My Rutgers-Newark colleague Frank Fischer sent me a couple of articles from the New York Times issue of November 14, 2011. They are about the bitterness of the current generation as common aspirations built up in the Postwar Era are dashed by crisis and also about the spread of the “Occupy” protests to college campuses.
All this reminds me of something I thought about quite a lot in the 1970s when I taught, among other things, American Politics and The Political Economy of American Foreign Policy at the University of York—reading William Appleman Williams’s The Tragedy of American Diplomacy, etc.
How can America adapt to the end of the frontier, ideologically, materially, politically, socially? The quasi-reality of the 17th to the 19th century, turned into myth in the 20th, was that there were empty lands (except for those pesky Indian savages), limitless natural resources, an endless supply of highly individually motivated immigrant and post-immigrant entrepreneurs and workers, and expanding markets everywhere.
This perception was compounded and spread beyond the US to Europe, Japan and elsewhere by the myth of the Post- World War II generation and the 1950s, which even Robert Reich succumbs to in his book Supercapitalism.
In a globalizing world, however, that is clearly no longer true.
In the 21st century, national governments are too small to provide the kind of public goods (international? transnational? global?) that are necessary to make things work, opening the way for transnationally organized cartels, lobbies, markets, mafias, etc., to increasingly control the allocation of resources and—pace David Easton—of values.

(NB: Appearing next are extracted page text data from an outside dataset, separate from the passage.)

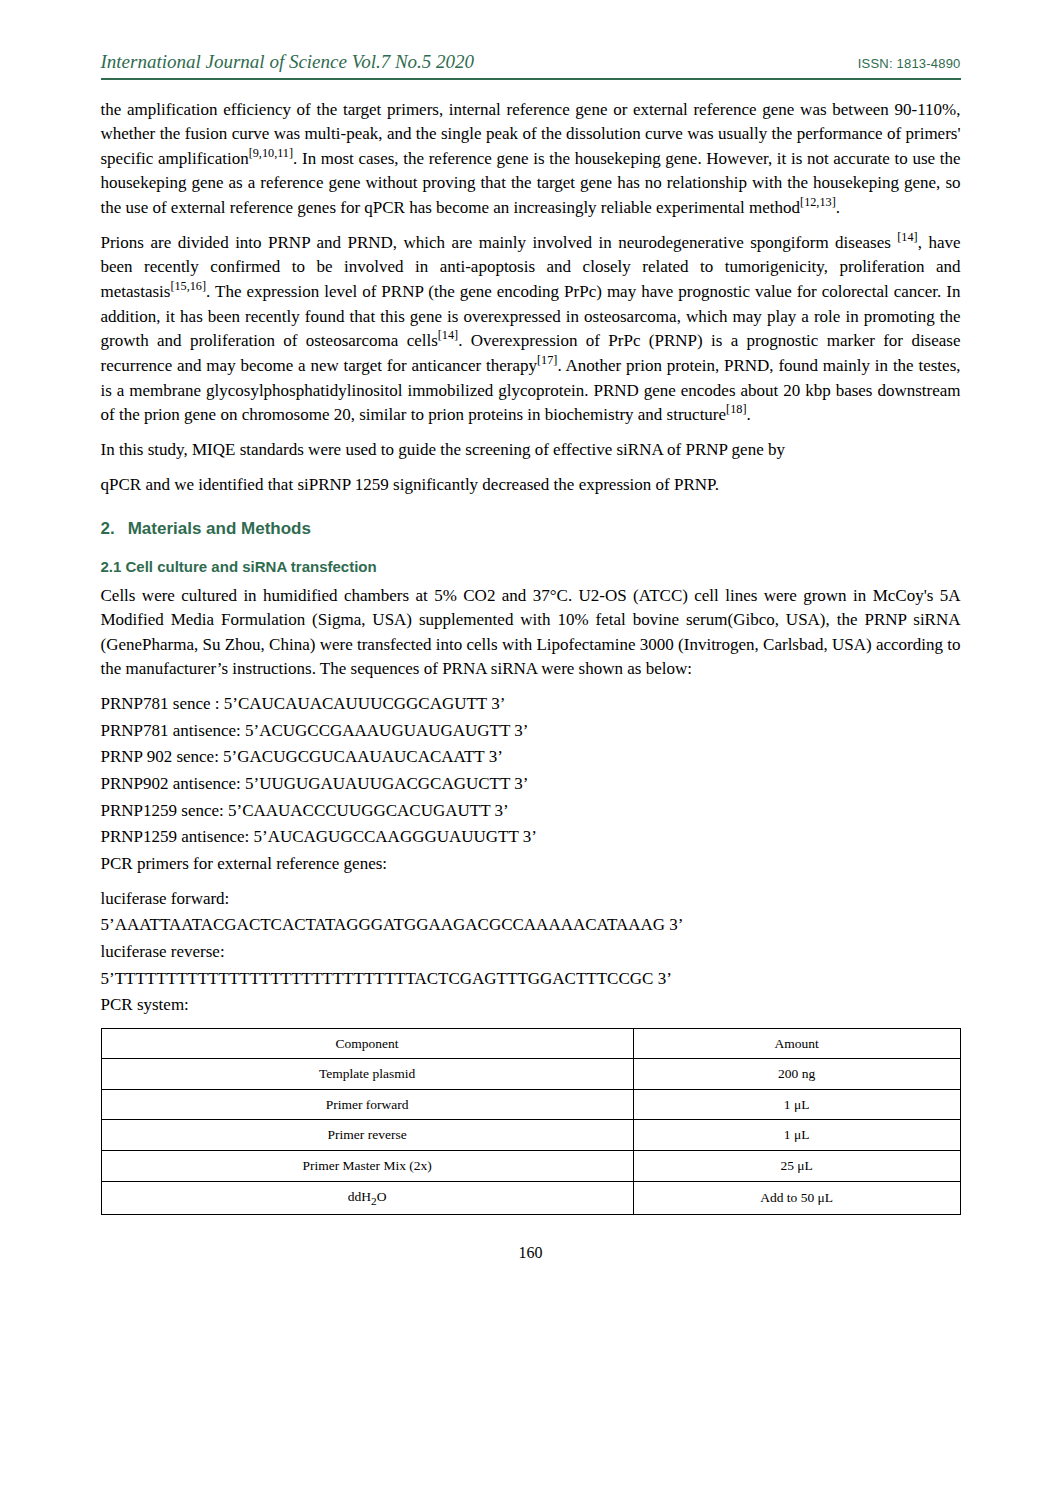International Journal of Science Vol.7 No.5 2020 ISSN: 1813-4890
the amplification efficiency of the target primers, internal reference gene or external reference gene was between 90-110%, whether the fusion curve was multi-peak, and the single peak of the dissolution curve was usually the performance of primers' specific amplification[9,10,11]. In most cases, the reference gene is the housekeping gene. However, it is not accurate to use the housekeping gene as a reference gene without proving that the target gene has no relationship with the housekeping gene, so the use of external reference genes for qPCR has become an increasingly reliable experimental method[12,13].
Prions are divided into PRNP and PRND, which are mainly involved in neurodegenerative spongiform diseases [14], have been recently confirmed to be involved in anti-apoptosis and closely related to tumorigenicity, proliferation and metastasis[15,16]. The expression level of PRNP (the gene encoding PrPc) may have prognostic value for colorectal cancer. In addition, it has been recently found that this gene is overexpressed in osteosarcoma, which may play a role in promoting the growth and proliferation of osteosarcoma cells[14]. Overexpression of PrPc (PRNP) is a prognostic marker for disease recurrence and may become a new target for anticancer therapy[17]. Another prion protein, PRND, found mainly in the testes, is a membrane glycosylphosphatidylinositol immobilized glycoprotein. PRND gene encodes about 20 kbp bases downstream of the prion gene on chromosome 20, similar to prion proteins in biochemistry and structure[18].
In this study, MIQE standards were used to guide the screening of effective siRNA of PRNP gene by
qPCR and we identified that siPRNP 1259 significantly decreased the expression of PRNP.
2. Materials and Methods
2.1 Cell culture and siRNA transfection
Cells were cultured in humidified chambers at 5% CO2 and 37°C. U2-OS (ATCC) cell lines were grown in McCoy's 5A Modified Media Formulation (Sigma, USA) supplemented with 10% fetal bovine serum(Gibco, USA), the PRNP siRNA (GenePharma, Su Zhou, China) were transfected into cells with Lipofectamine 3000 (Invitrogen, Carlsbad, USA) according to the manufacturer’s instructions. The sequences of PRNA siRNA were shown as below:
PRNP781 sence : 5’CAUCAUACAUUUCGGCAGUTT 3’
PRNP781 antisence: 5’ACUGCCGAAAUGUAUGAUGTT 3’
PRNP 902 sence: 5’GACUGCGUCAAUAUCACAATT 3’
PRNP902 antisence: 5’UUGUGAUAUUGACGCAGUCTT 3’
PRNP1259 sence: 5’CAAUACCCUUGGCACUGAUTT 3’
PRNP1259 antisence: 5’AUCAGUGCCAAGGGUAUUGTT 3’
PCR primers for external reference genes:
luciferase forward:
5’AAATTAATACGACTCACTATAGGGATGGAAGACGCCAAAAACATAAAG 3’
luciferase reverse:
5’TTTTTTTTTTTTTTTTTTTTTTTTTTTTTACTCGAGTTTGGACTTTCCGC 3’
PCR system:
| Component | Amount |
| Template plasmid | 200 ng |
| Primer forward | 1 μL |
| Primer reverse | 1 μL |
| Primer Master Mix (2x) | 25 μL |
| ddH 2 O | Add to 50 μL |
160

Can a regional institution like the European Union manage this situation for the common good (re the “common good”: I was taught by Straussian Aristotelians) and provide at least some of the transnational public goods that are needed? I doubt it. Bigger, but still too small.
And “global governance” is a washout, a bunch of talking shops dominated by fragile coalitions among increasingly neutered national governments led by transnationally emasculated technocrats—as shown by the current crisis of the Euro.
Is this transnational neopluralism—as in my book Rethinking World Politics? Or neomedievalism?
Today’s first 21st century generation will have much to be bitter about. But unfortunately their own airy-fairy proposals and their assumption that existing governance processes can address these problems are also naïve. Their faith in national governments, regional institutions, and so-called “global governance” is like generals fighting the last war.
The world is very different now. James Rosenau wrote about “fragmegration”—the combination of integration and fragmentation. I’m not sure how this is going to be addressed, at least at the level of existing political structures and processes.
The main hopes in my opinion are ones of bottom-up convergence, not top-down political systems:
* creeping democratization and especially pluralization (for example, as in the Arab Spring)—i.e. the growth of the middle classes in the Aristotelian manner and their common awareness of how their situation cuts across borders,
* the dramatic reduction of interstate violence and even civil wars in the last few decades,
* the relative liberalization of ideologies and religions within this context (with Islamic and American/Southern-style Christian fundamentalism just structurally doomed backlashes),
* the inevitable spread of multiculturalism through migration, diasporization, and information and communications technology.
There might even be some progress in financial market regulation through de facto convergence among the main international financial centers (Basel III, derivatives clearing, banning proprietary trading, maybe even Tobin taxes, etc.). But that is looking rather shaky at the moment. To use Gillian Tett’s phrase, from her book Fool’s Gold, markets and financial institutions are still “dancing around the regulators.”
Actually, I am cautiously optimistic on the whole, as I think there is still a lot of room for overall economic growth in the world and for the sort of bottom-up change I’ve described. But all this will be uneven and unstable—Alain Minc’s description of the New Middle Ages (1993) as “durable disorder.” A lot of “multiple equilibria,” as the economists say, no miracles, and a lot of failures—and inchoate protests—along the way.
New generations will have to feel their way in this environment through what the late anthropologist Claude Lévi-Strauss called bricolage, a word often translated colloquially from the French as “do it yourself” or “tinkering,” but in theoretical terms building up through ad hoc practices into complex social systems.
One can only hope that experience and experimentation will lead to an increasing capacity to confront and cope with these growing problems of global politics, maybe even to solve some of them.